## Exercise objective
Wherever the word "page" appears in a line of the data, that line should be copied.

+--

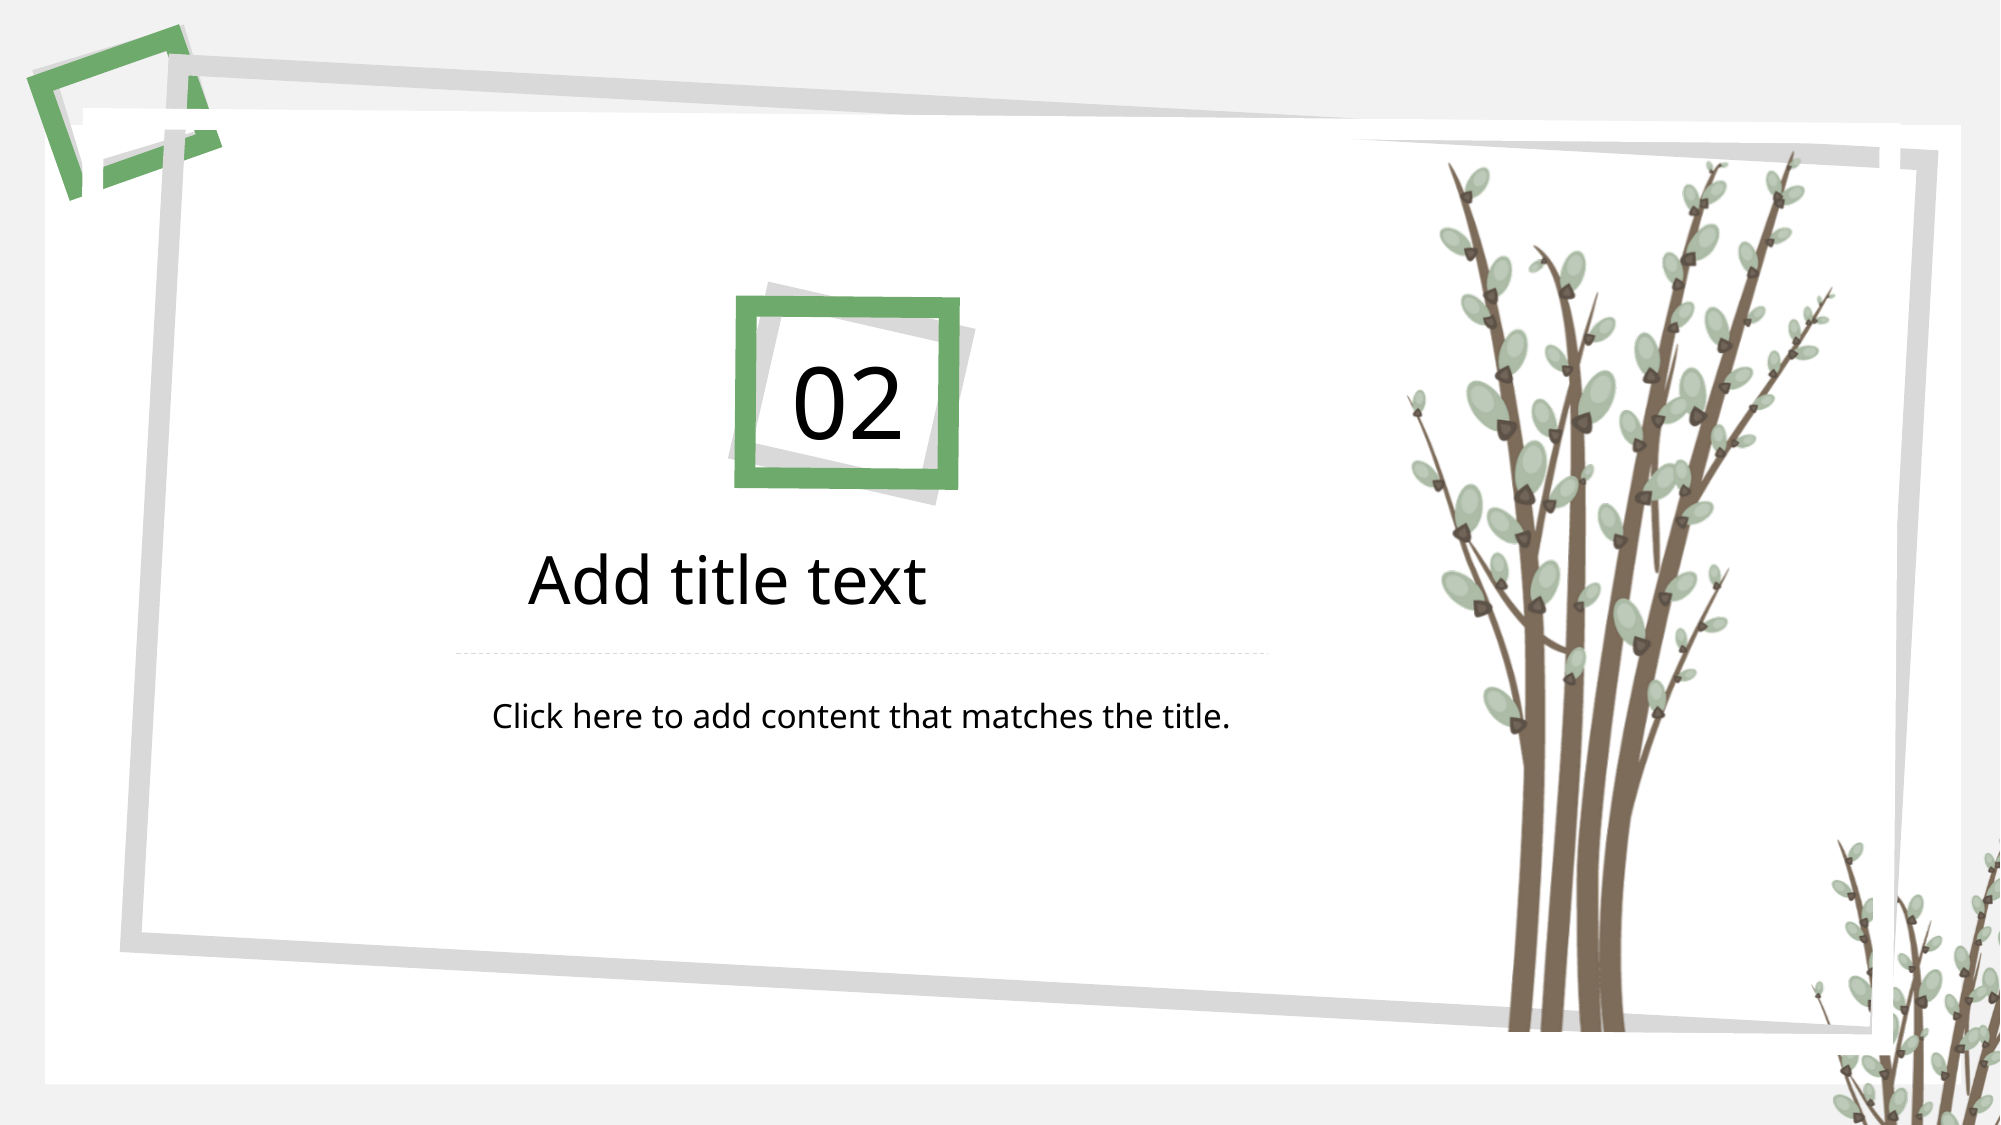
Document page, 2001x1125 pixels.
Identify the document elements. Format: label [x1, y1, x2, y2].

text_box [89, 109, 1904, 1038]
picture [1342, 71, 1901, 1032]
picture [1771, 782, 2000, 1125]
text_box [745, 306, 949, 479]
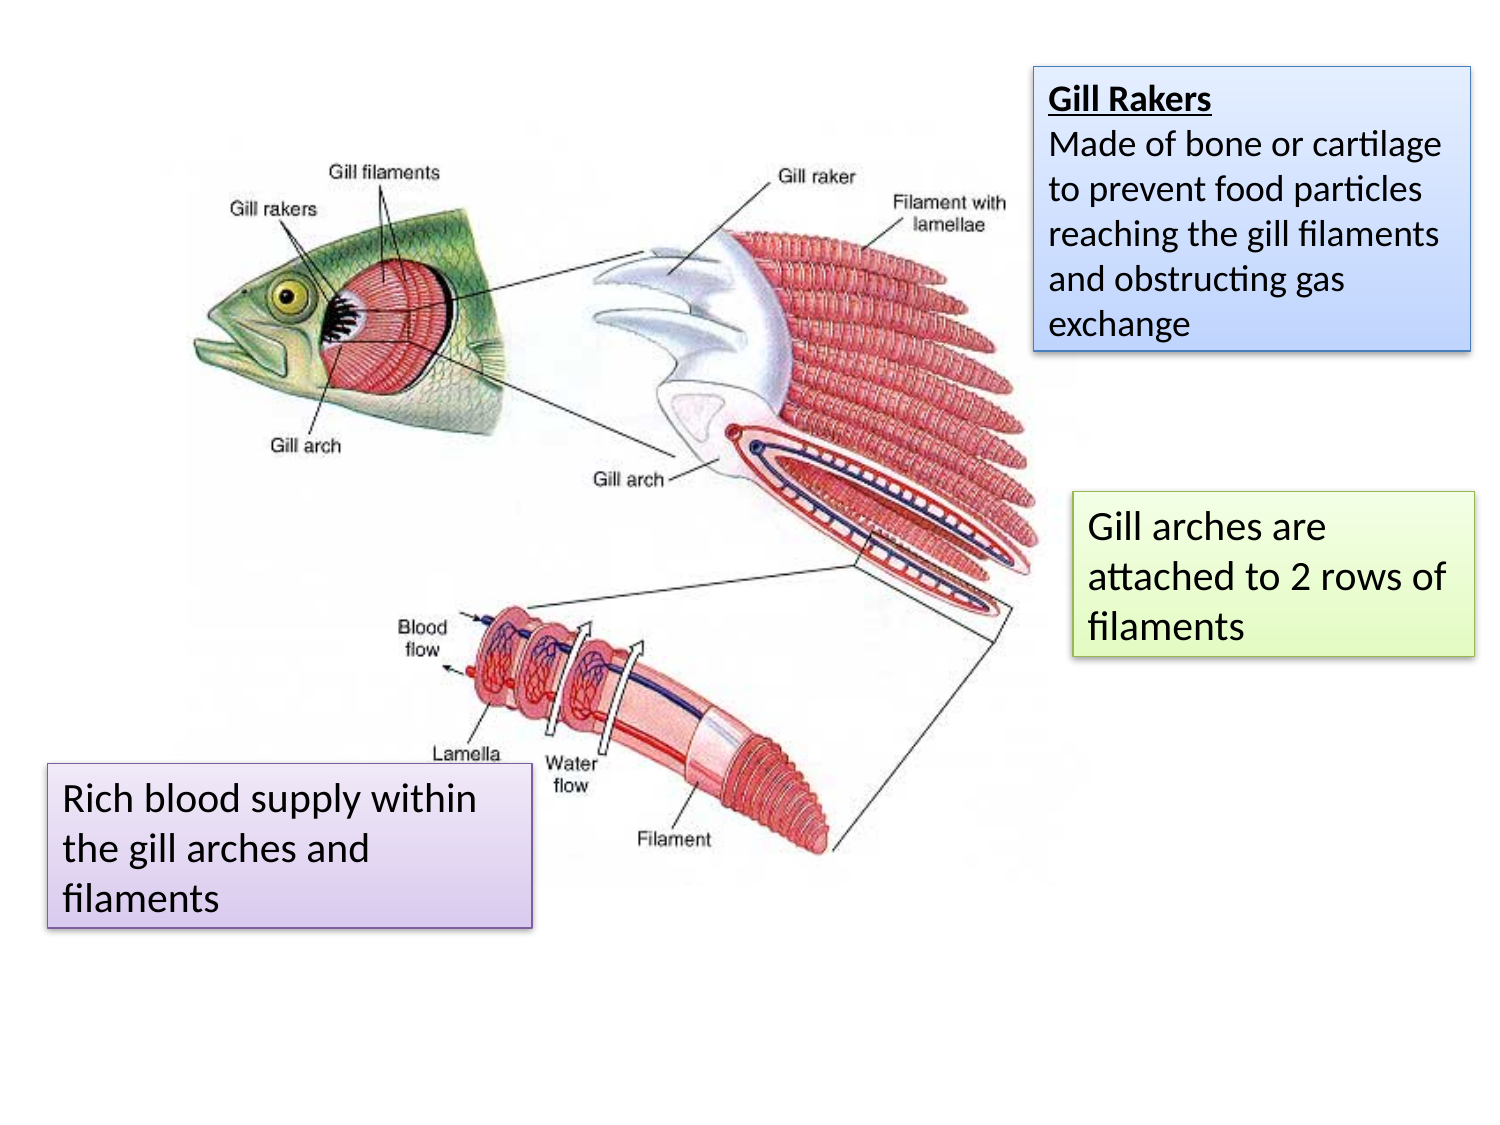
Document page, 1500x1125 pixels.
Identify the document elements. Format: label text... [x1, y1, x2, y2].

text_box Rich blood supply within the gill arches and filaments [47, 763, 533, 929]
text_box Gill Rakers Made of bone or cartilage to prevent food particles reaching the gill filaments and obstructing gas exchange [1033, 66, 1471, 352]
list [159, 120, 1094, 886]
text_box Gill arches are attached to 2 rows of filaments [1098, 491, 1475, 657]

+--

## Response to the exercise
Document page, 2001x1125 pixels.
Document page, 1500x1125 pixels.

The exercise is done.